C'è un altro dato curioso nel vangelo di oggi: quelli che venivano da lontano non andarono direttamente da Gesù; domandarono ai discepoli che lo accompagnavano. Essi erano coloro che meglio lo conoscevano che avevano fatto più strada vicino a lui che sapevano dove trovarlo e come parlargli. Chi cerca Dio in Gesù, dovrà andare attraverso coloro che vivono in compagnia di Dio: cercare Dio da soli, liberi, nella propria intimità, senza intermediari, non ci dà garanzie di trovare il Dio vero. E' Lui che è più grande della nostra speranza, è Lui che rimpicciolisce la nostra immaginazione, è Lui del quale noi siamo immagine e somiglianza, è Lui, in una parola, che si trova dove un uomo ci ha amato fino a dare la sua vita per noi in una croce.
Quanti cerchiamo Gesù abbiamo bisogno di trovare chi ci conduca verso di lui, credenti che abbiano percorso la strada che noi tentiamo di iniziare; condotti dalle loro mani, senza obbligarli ad essere migliori di noi, camminare al loro fianco, approfittando della loro esperienza, ci eviterà di sbagliare strada. E chi ha ottenuto la compagnia di un discepolo ed ha trovato Gesù, dovrebbe offrirsi a chi ancora lo cerca, come compagno di passaggio verso Gesù.

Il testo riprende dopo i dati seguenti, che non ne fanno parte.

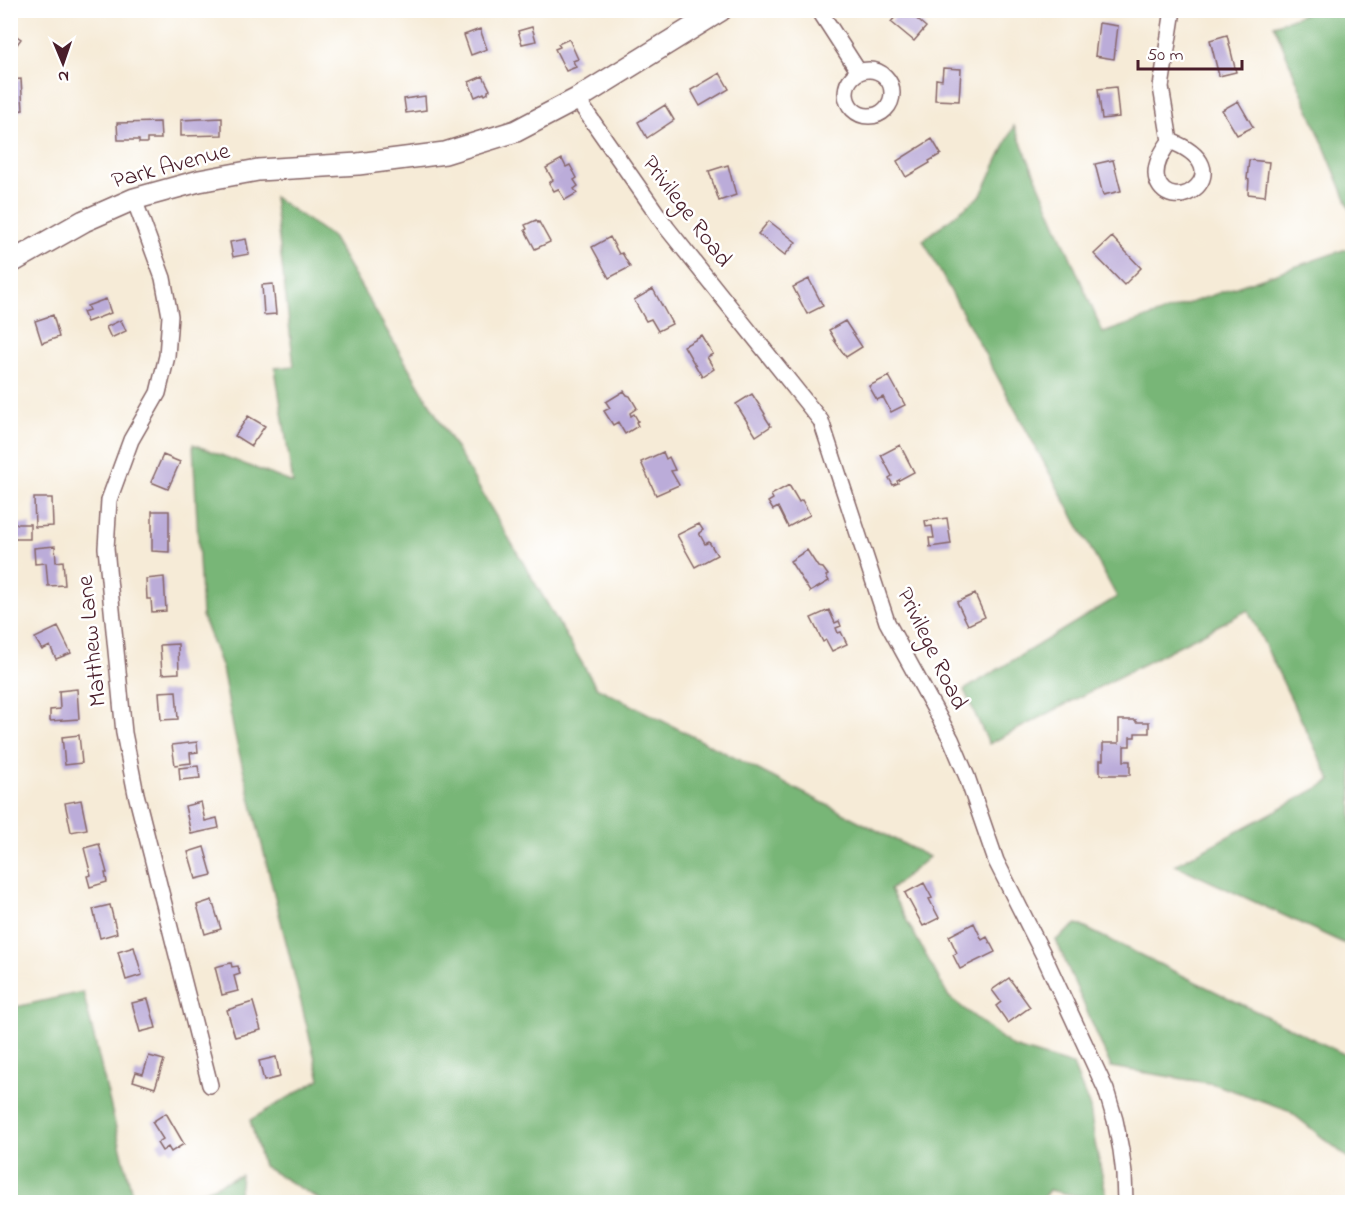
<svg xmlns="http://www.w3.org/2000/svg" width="1363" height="1213" viewBox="0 0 1363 1213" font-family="'Indie Flower',sans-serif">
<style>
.forest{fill:#78b677;stroke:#616a51;stroke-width:1.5}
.building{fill:#bbacd9}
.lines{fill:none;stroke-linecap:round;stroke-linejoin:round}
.street-casing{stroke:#866667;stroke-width:18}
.secondary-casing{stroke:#866667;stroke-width:24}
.street{stroke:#fff;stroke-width:15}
.secondary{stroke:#fff;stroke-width:21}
.labels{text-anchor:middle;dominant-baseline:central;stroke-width:5;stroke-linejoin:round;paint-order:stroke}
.street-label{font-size:24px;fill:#4a1f2b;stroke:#fff}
</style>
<rect width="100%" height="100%" fill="#fff"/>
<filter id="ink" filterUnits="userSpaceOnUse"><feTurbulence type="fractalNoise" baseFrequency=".0167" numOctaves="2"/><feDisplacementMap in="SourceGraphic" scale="12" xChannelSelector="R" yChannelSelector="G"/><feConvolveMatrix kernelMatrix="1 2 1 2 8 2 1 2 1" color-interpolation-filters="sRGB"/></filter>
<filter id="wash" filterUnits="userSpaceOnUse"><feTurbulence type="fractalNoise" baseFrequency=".008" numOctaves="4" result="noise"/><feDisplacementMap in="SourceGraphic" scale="24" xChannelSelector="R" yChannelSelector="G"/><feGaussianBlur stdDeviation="1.35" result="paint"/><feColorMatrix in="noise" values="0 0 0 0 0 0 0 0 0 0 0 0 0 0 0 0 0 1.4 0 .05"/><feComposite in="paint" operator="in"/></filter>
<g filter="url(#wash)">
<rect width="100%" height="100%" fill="#f6ebd7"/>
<!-- forest -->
<path class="forest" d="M1312,11H1352V214L1274,25Z
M1014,126L1103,333L1352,247V947L1175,865L1331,781L1248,610L989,744L964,690L1117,597L923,240L981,195Z
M274,197L332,237L596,687L929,857L890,890L949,997L1013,1047L1073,1065L1090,1108L1095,1143L1108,1202L1049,1190L1040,1202H321L322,1201L263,1166L250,1120L320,1079L234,732L222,668L202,616L193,444L293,483L275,368L294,366Z
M1077,924L1352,1058V1161L1288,1110L1214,1084L1111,1067L1056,940Z
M83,992L134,1202H11V1008Z
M241,1175L238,1202H177Z"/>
<g id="blocks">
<!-- building -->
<path class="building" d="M901,10H906L926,27L914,41L891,22Z
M1099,23L1118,26L1114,59L1095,56Z
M532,27L536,41L522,44L518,31Z
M480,29L487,49L471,55L464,35Z
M12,33L21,39L10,54V34Z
M1227,35L1236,72L1219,76L1210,40Z
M569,39L578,59L573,61L576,67L566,71L555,49L560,47L558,44Z
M943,68L961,69L959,101L935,100L936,79L942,80Z
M720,73L729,89L700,106L691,90Z
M483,76L490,90L488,91V93L485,95L484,93L475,97L469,82Z
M21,79L23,110L10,112V80Z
M1116,87L1119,117L1102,119L1098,89Z
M425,96L426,110L406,113L404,99Z
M1238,101L1253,127L1237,135L1222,110Z
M665,105L674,120L647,138L638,122Z
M222,118V135L181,136V120Z
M160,122L161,139H147V143H139V140H118L117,123Z
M932,139L941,154L929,161L930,163L906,177L897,161Z
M562,159L566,167L570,165L577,178L574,180L578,186L574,189L577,193L565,200L558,189L554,191L549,183L553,180L546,168Z
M1113,160L1121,191L1103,195L1095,164Z
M1249,160L1269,162L1265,196L1248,194L1249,180L1247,179Z
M728,165L736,195L719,201L709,171Z
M536,220L538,223L539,222L550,242L535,249L525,230L527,229L525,225Z
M769,221L796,242L785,255L758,234Z
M610,237L619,254L622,253L630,267L609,278L592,247Z
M1112,237L1141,268L1124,285L1094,254Z
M246,239L249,254L233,257L230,242Z
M809,279L823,306L807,314L793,287Z
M273,284L276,314L264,315L262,285Z
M653,289L672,324L658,331L651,319L646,321L634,300Z
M106,299L111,313L87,322L83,312L89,310L87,306Z
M53,315L59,337L42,343L35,321Z
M121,320L126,331L111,338L106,327Z
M845,321L862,347L846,357L834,340H835L829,330Z
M702,336L713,354L707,357L714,369L702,377L684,346Z
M889,376L905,405L891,412L883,397L877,400L869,386Z
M624,391L627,395L630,396L637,408L630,413L631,416L634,414L638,421L636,422L638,426L625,434L618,422L613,425L604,411L610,408L606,402Z
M752,394L765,414L764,415L771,426L756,436L736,404Z
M248,416L265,426L251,446L235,436Z
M900,445L914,472L897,481L898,483L893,485L889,478L892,476L881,455Z
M663,452L666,459L669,457L675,470L671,471L679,485L656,495L641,462Z
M163,455L180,462L168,489L151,482Z
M789,485L799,502L802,500L810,515L788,527L778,507L773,510L768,502L773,499L771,495Z
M34,498H52L53,526L35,527Z
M152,511H169V552L152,551Z
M947,518L951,544L930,547L929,538H934L932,526L926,527L925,521Z
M14,524H30V539H14Z
M699,524L703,530L699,533L705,544L709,542L717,555L695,567L677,535Z
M55,546L56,562L63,561L65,585L48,586L46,563L35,564L34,548Z
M807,550L818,567L823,568L828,575L826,576L829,581L810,592L790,561Z
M164,577L166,611L152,612L151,599H147L146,579Z
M975,594L985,617L968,625L957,602Z
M829,610L835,623L839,621L841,626L836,628L838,633L841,632L847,644L832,651L826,640L823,642L811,618Z
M58,627L71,653L56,659L50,646L42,650L35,638Z
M178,644L179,673L162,674L160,645Z
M77,689L79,719L50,721V710L60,709L59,691Z
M176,691L178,719L161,720L159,692Z
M1119,720H1136V722H1149V733H1135V737H1130V746H1124V761H1130V775H1100V760H1103V743H1119Z
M79,735L82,763L65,765L62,737Z
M197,742L198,752L190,753L191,763L175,765L172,745Z
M198,766L200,778L180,780L179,768Z
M81,800L87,829L71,832L65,803Z
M201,802L205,821L217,818L219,828L191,834L185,806Z
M99,844L107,873H105L107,882L90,887L87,876L91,875L84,848Z
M204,847L212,875L196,879L188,852Z
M924,883L932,898L929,899L939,918L923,926L905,893Z
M212,900L221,929L205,934L197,905Z
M110,905L117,933L100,938L93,909Z
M974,923L982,940L987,937L995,952L960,969L953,955L957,953L949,936Z
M134,947L142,975L126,980L118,952Z
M231,963L232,967L238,966L240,974L234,976L238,991L222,995L215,967Z
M1009,978L1030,1007L1008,1023L996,1006L1001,1002L992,990Z
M148,999L156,1028L140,1032L132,1003Z
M253,1002L261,1030L235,1037L227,1010Z
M149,1056L164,1060L155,1088L133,1081L136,1072L143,1074Z
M276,1057L280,1077L264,1081L259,1061Z
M166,1113L184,1144L171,1152L168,1147L162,1151L157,1143L163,1139L152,1122Z"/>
</g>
</g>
<g filter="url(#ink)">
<use href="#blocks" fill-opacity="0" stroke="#866667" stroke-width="1.5"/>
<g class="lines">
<!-- street casing -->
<g class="street-casing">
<path id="street" d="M819,10L859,72
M846 93a23 23 0 1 1 46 0a23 23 0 1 1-46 0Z
M577,99L667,228L821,421L887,622L951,739L967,777L996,861L1043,954L1106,1090L1115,1120L1121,1150L1124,1174L1125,1202
M1170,141C1245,170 1171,221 1157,180C1153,166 1162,152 1170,141L1161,87L1173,10
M134,199L163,278L170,316L167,356L158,393L131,440L109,500L106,548L124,733L136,794L210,1085"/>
</g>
<!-- secondary casing -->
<g class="secondary-casing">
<path id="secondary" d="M10,263L84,221L134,199L199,181L258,170L358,164L445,153L516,131L577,99L721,10"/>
</g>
<!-- street -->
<use href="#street" class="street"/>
<!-- secondary -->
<use href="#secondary" class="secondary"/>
</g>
</g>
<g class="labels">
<!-- street labels -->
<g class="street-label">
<text transform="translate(171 167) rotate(-15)">Park Avenue</text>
<text transform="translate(686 212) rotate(53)">Privilege Road</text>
<text transform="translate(93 641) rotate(-96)">Matthew Lane</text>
<text transform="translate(931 649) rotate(64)">Privilege Road</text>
</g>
</g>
<!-- margin -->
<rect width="1363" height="1213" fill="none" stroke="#fff" stroke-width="36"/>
<!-- north arrow -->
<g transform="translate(63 63) rotate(178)" stroke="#ffffff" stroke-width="4.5" paint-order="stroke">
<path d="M0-4.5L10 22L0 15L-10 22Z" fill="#4a1f2b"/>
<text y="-9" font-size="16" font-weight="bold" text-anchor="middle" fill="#4a1f2b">N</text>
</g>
<!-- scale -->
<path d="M1138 60v9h104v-9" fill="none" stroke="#4a1f2b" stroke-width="3"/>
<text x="1147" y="60" font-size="18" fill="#4a1f2b" stroke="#ffffff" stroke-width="4.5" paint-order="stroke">50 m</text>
</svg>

Se siamo sicuri di averlo trovato, perché non sentirci orgogliosi di guidare altri verso Gesù? Che diritto abbiamo di far morire la nostra scoperta in noi? Per quale strana ragione non ci dedichiamo ad aiutare coloro che lo cercano per fargli trovare Gesù?
Tutti abbiamo avuto la necessità di qualcuno per incontrarci con Dio. E' perché non risulta facile arrivare fino a Lui. La similitudine del chicco di grano che Gesù usa quando vengono a dirgli che lo stanno cercando, ci fa capire che chi si avvicina a Gesù lo vedrà, non come se lo aspettava, glorioso, potente, attraente, stupendo, bensì nascosto, sconosciuto, seppellito, sospeso ad una croce. La croce, fa notare Gesù a quanti oggi abbiamo sentito il desiderio di cercarlo e di darci appuntamento con lui, è il suo posto di residenza, il segno per riconoscerlo: cercarsi un Dio che non stia in croce è condannarsi a non trovare mai il Dio di Gesù. E qui sta la radice del nostro male: vogliamo avere un Dio, è vero, ma odiamo averlo in una croce; a che motivo può servire un Dio tanto debole, tanto impotente? Se neanche poté liberarsi dalla sofferenza e dall'umiliazione, come potrà difenderci da esse?
E tuttavia, perché cerchiamo disperatamente di salvarci, salvare la vita, perché fuggiamo tanto coraggiosamente dal consegnarla per gli altri, la perdiamo senza rimedio, e non solo 'l'altra', ma anche questa: prodigandoci di conservare la vita, stiamo sprecandola e compromettendo quella eterna. Sognando salvezze che escludano la croce, non ci svegliamo alla vera vita: che tipo di servi, amici, siamo che desideriamo di essere migliori del signore amico? Se oggi ci siamo sentiti lontani da Dio che sta in croce, torniamo a lui: sta aspettandoci, precisamente per quel motivo è rimasto in una croce.